Here we are now, entertain us . . .
So goes the refrain of one of the most seminal songs of the 1990s, Nirvana’s “Smells Like Teen Spirit.” A few weeks ago, I kicked off the Composition 2 courses I am teaching by playing the song for my students. We’re working on critical thinking skills, and we’re talking about the pleasure-oriented, dystopian world of Ray Bradbury’s Fahrenheit 451. Analyzing the lyrics to Nirvana’s song seemed like a good place to start.
Looking around the classroom while I played the video, I couldn’t help but appreciate the fact that not only had many of my students not heard of the song, the majority of them had not even been born when it was released.
I was born in 1971. So Nirvana, to my students, would be the same as the top 1946 artists are to me. Think Bing Crosby, Frank Sinatra, Ella Fitzgerald, Perry Como, and Nat King Cole. I didn’t dislike these artists when I was young. They just seemed to be the relics of a different, dusty era. I.E., they were that dirtiest of dirty words in our Botoxed, bleached, filled, plumped, and lasered society: old. Was it possible that for my students . . . Nirvana = Perry Como? Was it possible that Nirvana seemed old?

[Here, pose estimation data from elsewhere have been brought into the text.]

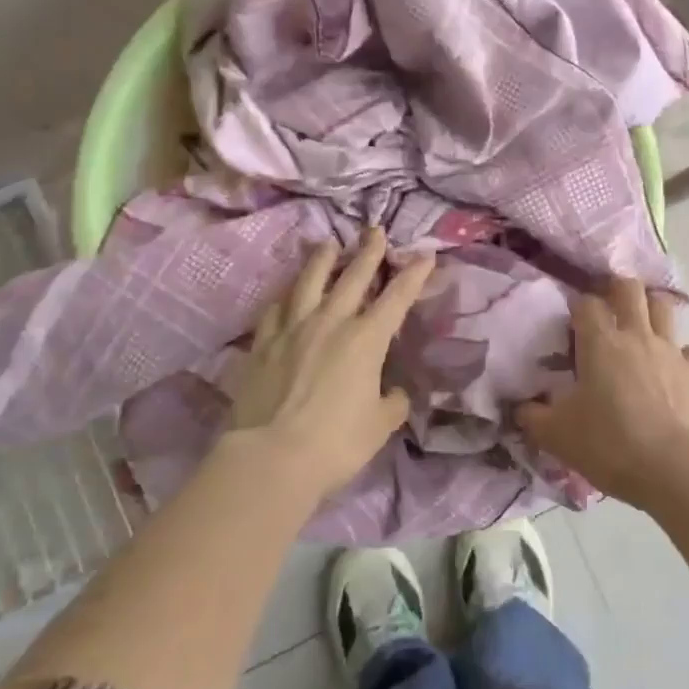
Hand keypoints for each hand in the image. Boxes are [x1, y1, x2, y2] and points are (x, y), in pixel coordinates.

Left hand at [226, 228, 434, 499]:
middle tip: (375, 231)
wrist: (271, 457)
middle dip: (368, 251)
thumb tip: (394, 393)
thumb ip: (392, 403)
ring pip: (309, 281)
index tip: (426, 254)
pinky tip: (287, 293)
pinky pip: (275, 309)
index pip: (397, 297)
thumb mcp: (379, 426)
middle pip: (353, 276)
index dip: (414, 274)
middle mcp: (331, 322)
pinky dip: (285, 296)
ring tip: (328, 243)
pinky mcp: (263, 343)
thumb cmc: (335, 443)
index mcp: (366, 339)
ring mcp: (293, 328)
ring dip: (322, 259)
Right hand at [517, 276, 688, 507]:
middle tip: (610, 310)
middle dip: (618, 290)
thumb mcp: (556, 435)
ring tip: (644, 328)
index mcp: (600, 342)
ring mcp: (672, 351)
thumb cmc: (608, 444)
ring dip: (653, 311)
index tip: (572, 324)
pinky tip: (679, 368)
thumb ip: (533, 416)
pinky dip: (687, 354)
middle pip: (630, 288)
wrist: (672, 469)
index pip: (586, 303)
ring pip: (665, 307)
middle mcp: (637, 335)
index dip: (578, 307)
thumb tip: (519, 407)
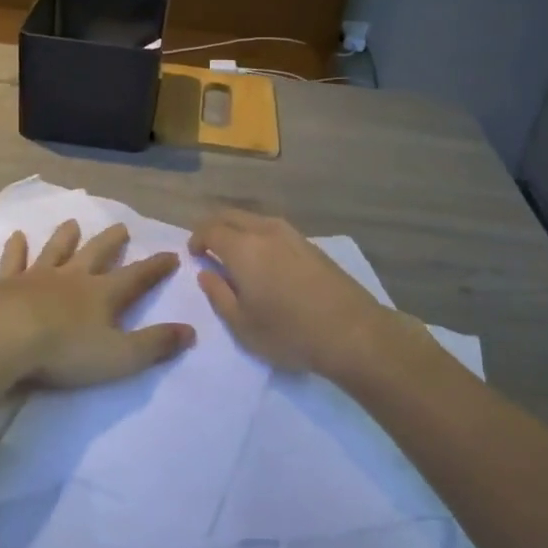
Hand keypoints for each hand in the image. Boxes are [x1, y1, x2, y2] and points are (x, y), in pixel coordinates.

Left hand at [0, 220, 194, 392]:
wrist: (4, 338)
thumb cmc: (64, 351)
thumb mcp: (119, 356)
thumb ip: (155, 344)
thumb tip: (191, 332)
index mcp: (102, 295)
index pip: (136, 277)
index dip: (155, 267)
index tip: (172, 254)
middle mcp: (72, 278)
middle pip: (96, 254)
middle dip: (111, 242)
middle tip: (122, 227)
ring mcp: (37, 277)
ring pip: (56, 250)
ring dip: (65, 237)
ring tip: (73, 223)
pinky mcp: (5, 284)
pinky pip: (13, 261)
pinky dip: (15, 248)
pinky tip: (16, 236)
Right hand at [190, 209, 413, 382]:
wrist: (353, 332)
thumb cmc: (289, 332)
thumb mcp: (242, 325)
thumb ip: (218, 294)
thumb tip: (206, 273)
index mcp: (243, 248)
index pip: (211, 229)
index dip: (197, 239)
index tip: (194, 255)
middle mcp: (266, 231)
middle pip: (232, 215)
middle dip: (215, 227)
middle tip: (208, 248)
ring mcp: (293, 235)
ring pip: (255, 219)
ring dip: (239, 229)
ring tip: (235, 254)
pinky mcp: (312, 246)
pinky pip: (275, 229)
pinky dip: (260, 236)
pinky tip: (265, 260)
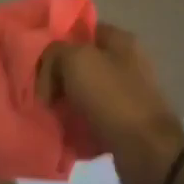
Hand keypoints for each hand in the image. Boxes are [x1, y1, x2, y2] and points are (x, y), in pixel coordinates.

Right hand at [39, 23, 183, 183]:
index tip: (37, 60)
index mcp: (120, 41)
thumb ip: (55, 53)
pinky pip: (91, 119)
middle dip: (56, 77)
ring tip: (47, 116)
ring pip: (83, 93)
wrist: (147, 152)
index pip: (81, 30)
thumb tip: (48, 74)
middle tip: (39, 94)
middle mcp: (126, 64)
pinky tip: (63, 133)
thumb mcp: (75, 60)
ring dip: (64, 104)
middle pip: (79, 63)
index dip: (57, 41)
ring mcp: (127, 95)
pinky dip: (76, 126)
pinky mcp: (124, 124)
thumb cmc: (112, 98)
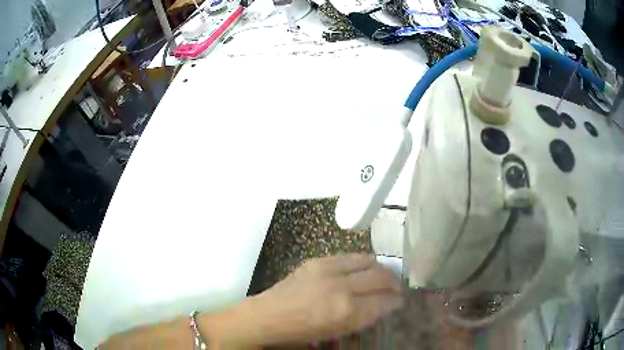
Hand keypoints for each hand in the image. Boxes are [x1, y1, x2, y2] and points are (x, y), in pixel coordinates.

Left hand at [249, 254, 403, 343]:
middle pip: (380, 277)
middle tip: (396, 287)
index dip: (396, 301)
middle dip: (394, 282)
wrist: (269, 315)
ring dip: (380, 268)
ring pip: (368, 261)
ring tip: (383, 275)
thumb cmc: (302, 331)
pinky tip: (362, 268)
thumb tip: (384, 305)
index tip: (400, 301)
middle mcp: (342, 287)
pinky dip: (362, 262)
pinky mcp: (318, 260)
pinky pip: (349, 256)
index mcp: (347, 311)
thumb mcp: (337, 331)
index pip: (384, 301)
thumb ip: (363, 317)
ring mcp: (328, 270)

And if Nirvana was old, then what, exactly, did that make me?
According to the Pew Research Center, the answers are “neglected” and “stuck”.
I am a member of Generation X, the generation born in America from the early 1960s to the mid-1970s. A few years ago, Paul Taylor and George Gao published for Pew an article titled, “Generation X: America’s neglected ‘middle child’.”
Like my fellow Gen X-ers, I am, according to Taylor and Gao, “smack in the middle innings of life, which tend to be short on drama and scant of theme.”
When they argue that my life is short on drama, I should note that neither Taylor nor Gao have been to my house on a morning when I’m rummaging through laundry baskets and hustling to get my three children out the door on time whilst also trying to find the required colored team t-shirts that said children are supposed to wear to school.
But okay. Here it is. The middle.
Taylor and Gao explain that not only are we Gen Xers at the midpoint in our lives, we are also, generationally, stuck between two much showier, flashier generations: the Baby Boomers and the Millennials: “Gen Xers are a low-slung, straight-line bridge between two noisy behemoths”.
With my oldest child in middle school and my youngest in kindergarten, I have been feeling my middle-ness more than ever, David Bowie’s “Changes” the current soundtrack to my life.
I don’t have the time for a mid-life crisis, nor the stamina. Nor the temperament, for that matter. This might be a Gen X trait—rolling our eyes at the cliché of it all: “What, a mid-life crisis? That’s so baby boomer. Please.”
A baby boomer feeling an existential middle-ness might have gone out, gotten a divorce, a new spouse, a second mortgage, and a shiny red sports car. A few years from now, I can only imagine, millennials feeling the same push and pull might chuck it all and decide to star on a reality TV show that they will share via Snapchat from the rooftop of their tiny house overlooking their tiny organic salmon farm. Or something.
But what’s a Gen Xer to do?
Probably something decidedly more Gen X low-key. Something like finally getting around to starting the blog they have been envisioning years.
Which brings me here. Welcome to From the Gen X Files.
What this blog won’t do: Offer advice, tackle serious world issues (which, of course, need to be tackled, just not by the likes of me), or attempt to tie anything up with a neat bow.
What it will do, I hope: Offer an entertaining respite from the drudgery and the drama, a little we’re-all-in-this-together half-smile. I know. A half-smile. I should probably aim the bar a little higher. But I’m a Gen Xer, and high bars bring out the sarcasm in me. So a half-smile it is.
Topics to be covered: Mostly parenting and pop culture, though I always admired radio DJ Chris on the show Northern Exposure, so there may be the occasional unexpected scat, the unplanned riff.
The middle isn’t all bad. On the day I played Nirvana for my students, I wore to class my longtime favorites, my great fashion item of the 1990s—my Doc Marten flower boots. Enough time had passed that the boots are no longer cringeworthy -outdated; they have graduated to a sort of retro cool.
Maybe that’s where we are as Gen Xers right now. Enough future still stretching in front of us to hold the promise of good times and adventure. A future that, like Lloyd Dobbler, has potential. The missteps of our youth far enough behind us to be seen with the proper perspective, what was once regrettable baggage now seen through the lens of wisdom and lessons learned, or at least nostalgic affection.
The boots still fit, by the way. And I’m not gonna lie. They felt damn good.